What you need to do
Copy out all of the entries, keeping every word the same.
____ Records provided
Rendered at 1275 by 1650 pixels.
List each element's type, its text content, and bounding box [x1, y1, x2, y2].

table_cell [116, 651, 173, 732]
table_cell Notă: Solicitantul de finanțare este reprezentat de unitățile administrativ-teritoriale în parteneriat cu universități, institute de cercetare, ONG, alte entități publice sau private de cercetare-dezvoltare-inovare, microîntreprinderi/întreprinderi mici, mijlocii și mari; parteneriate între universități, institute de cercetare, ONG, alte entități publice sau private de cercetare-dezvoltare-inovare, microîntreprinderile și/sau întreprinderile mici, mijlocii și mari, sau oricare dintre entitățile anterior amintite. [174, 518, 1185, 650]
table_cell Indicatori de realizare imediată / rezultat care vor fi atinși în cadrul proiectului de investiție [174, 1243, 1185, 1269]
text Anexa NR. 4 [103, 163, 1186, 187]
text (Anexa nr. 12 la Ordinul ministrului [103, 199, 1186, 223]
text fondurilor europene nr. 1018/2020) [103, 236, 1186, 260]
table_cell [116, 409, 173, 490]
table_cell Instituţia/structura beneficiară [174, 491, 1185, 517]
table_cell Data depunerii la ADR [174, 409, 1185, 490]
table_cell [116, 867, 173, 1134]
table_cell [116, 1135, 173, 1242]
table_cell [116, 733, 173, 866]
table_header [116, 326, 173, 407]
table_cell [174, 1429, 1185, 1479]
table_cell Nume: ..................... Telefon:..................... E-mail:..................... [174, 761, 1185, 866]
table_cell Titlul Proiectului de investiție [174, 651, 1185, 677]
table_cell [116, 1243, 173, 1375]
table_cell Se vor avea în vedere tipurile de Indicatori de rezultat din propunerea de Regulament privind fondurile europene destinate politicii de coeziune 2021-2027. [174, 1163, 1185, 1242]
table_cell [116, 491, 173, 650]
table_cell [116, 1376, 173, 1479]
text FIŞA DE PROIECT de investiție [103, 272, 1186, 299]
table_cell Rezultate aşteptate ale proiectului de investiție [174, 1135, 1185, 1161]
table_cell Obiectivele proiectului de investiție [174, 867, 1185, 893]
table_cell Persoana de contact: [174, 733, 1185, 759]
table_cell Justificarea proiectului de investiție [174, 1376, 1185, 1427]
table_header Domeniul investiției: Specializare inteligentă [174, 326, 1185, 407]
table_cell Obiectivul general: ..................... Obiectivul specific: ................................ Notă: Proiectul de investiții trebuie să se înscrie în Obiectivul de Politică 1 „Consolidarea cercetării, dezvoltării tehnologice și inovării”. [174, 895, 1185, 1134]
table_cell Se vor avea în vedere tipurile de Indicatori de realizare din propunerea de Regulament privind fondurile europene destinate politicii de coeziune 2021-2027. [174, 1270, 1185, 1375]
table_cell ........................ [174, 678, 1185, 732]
________
Your solution
Rendered at 1275 by 1650 pixels.
List each element's type, its text content, and bounding box [x1, y1, x2, y2].

table_cell [116, 651, 173, 732]
table_cell Notă: Solicitantul de finanțare este reprezentat de unitățile administrativ-teritoriale în parteneriat cu universități, institute de cercetare, ONG, alte entități publice sau private de cercetare-dezvoltare-inovare, microîntreprinderi/întreprinderi mici, mijlocii și mari; parteneriate între universități, institute de cercetare, ONG, alte entități publice sau private de cercetare-dezvoltare-inovare, microîntreprinderile și/sau întreprinderile mici, mijlocii și mari, sau oricare dintre entitățile anterior amintite. [174, 518, 1185, 650]
table_cell Indicatori de realizare imediată / rezultat care vor fi atinși în cadrul proiectului de investiție [174, 1243, 1185, 1269]
text Anexa NR. 4 [103, 163, 1186, 187]
text (Anexa nr. 12 la Ordinul ministrului [103, 199, 1186, 223]
text fondurilor europene nr. 1018/2020) [103, 236, 1186, 260]
table_cell [116, 409, 173, 490]
table_cell Instituţia/structura beneficiară [174, 491, 1185, 517]
table_cell Data depunerii la ADR [174, 409, 1185, 490]
table_cell [116, 867, 173, 1134]
table_cell [116, 1135, 173, 1242]
table_cell [116, 733, 173, 866]
table_header [116, 326, 173, 407]
table_cell [174, 1429, 1185, 1479]
table_cell Nume: ..................... Telefon:..................... E-mail:..................... [174, 761, 1185, 866]
table_cell Titlul Proiectului de investiție [174, 651, 1185, 677]
table_cell [116, 1243, 173, 1375]
table_cell Se vor avea în vedere tipurile de Indicatori de rezultat din propunerea de Regulament privind fondurile europene destinate politicii de coeziune 2021-2027. [174, 1163, 1185, 1242]
table_cell [116, 491, 173, 650]
table_cell [116, 1376, 173, 1479]
text FIŞA DE PROIECT de investiție [103, 272, 1186, 299]
table_cell Rezultate aşteptate ale proiectului de investiție [174, 1135, 1185, 1161]
table_cell Obiectivele proiectului de investiție [174, 867, 1185, 893]
table_cell Persoana de contact: [174, 733, 1185, 759]
table_cell Justificarea proiectului de investiție [174, 1376, 1185, 1427]
table_header Domeniul investiției: Specializare inteligentă [174, 326, 1185, 407]
table_cell Obiectivul general: ..................... Obiectivul specific: ................................ Notă: Proiectul de investiții trebuie să se înscrie în Obiectivul de Politică 1 „Consolidarea cercetării, dezvoltării tehnologice și inovării”. [174, 895, 1185, 1134]
table_cell Se vor avea în vedere tipurile de Indicatori de realizare din propunerea de Regulament privind fondurile europene destinate politicii de coeziune 2021-2027. [174, 1270, 1185, 1375]
table_cell ........................ [174, 678, 1185, 732]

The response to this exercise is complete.